RECORDED INFORMATION
☆ ☆ ☆
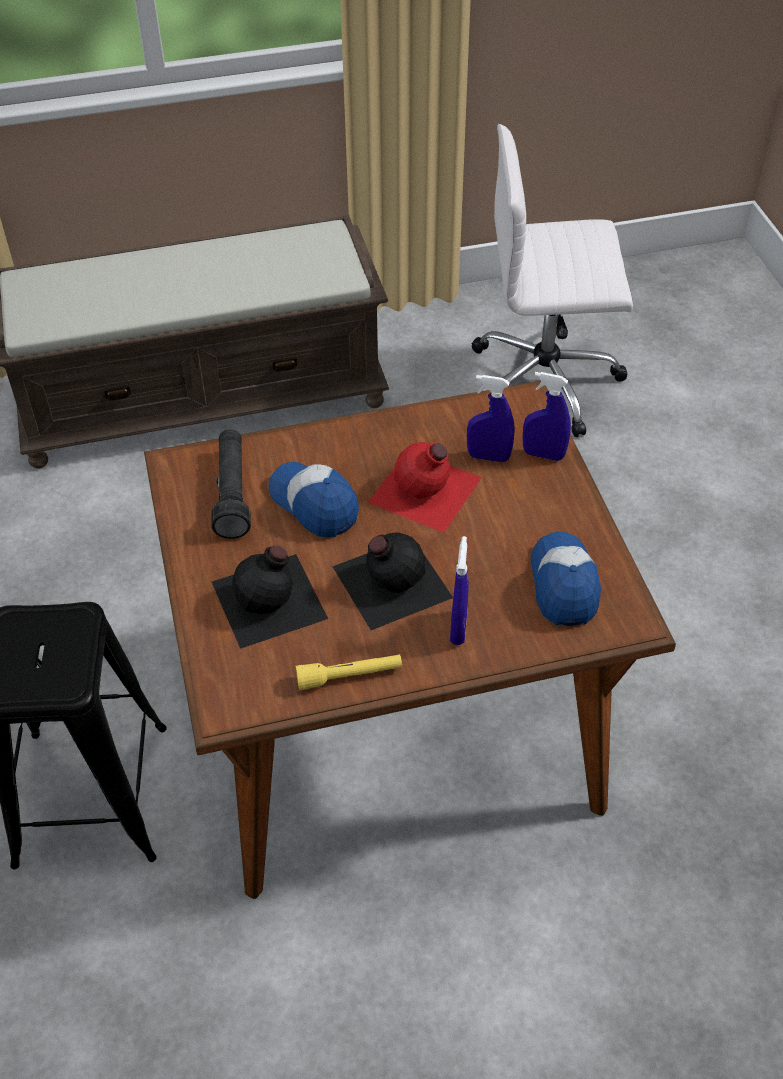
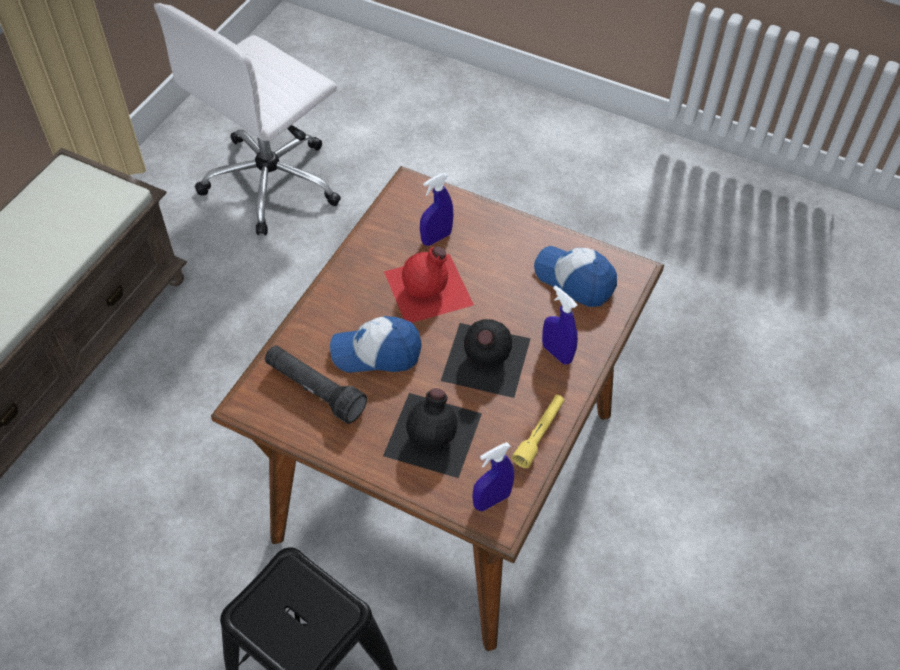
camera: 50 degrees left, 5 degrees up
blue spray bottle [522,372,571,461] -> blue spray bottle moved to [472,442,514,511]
☆ ☆ ☆
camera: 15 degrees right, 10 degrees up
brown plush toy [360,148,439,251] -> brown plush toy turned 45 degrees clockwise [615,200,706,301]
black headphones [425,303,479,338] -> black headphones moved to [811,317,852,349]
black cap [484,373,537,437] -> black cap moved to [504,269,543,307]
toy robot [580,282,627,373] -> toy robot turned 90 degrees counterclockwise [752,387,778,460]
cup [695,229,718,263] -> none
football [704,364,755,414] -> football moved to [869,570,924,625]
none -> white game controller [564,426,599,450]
☆ ☆ ☆
TASK INSTRUCTIONS
What is needed is every line from the data above that includes the string "none", copied out.

RESPONSE BOX
cup [695,229,718,263] -> none
none -> white game controller [564,426,599,450]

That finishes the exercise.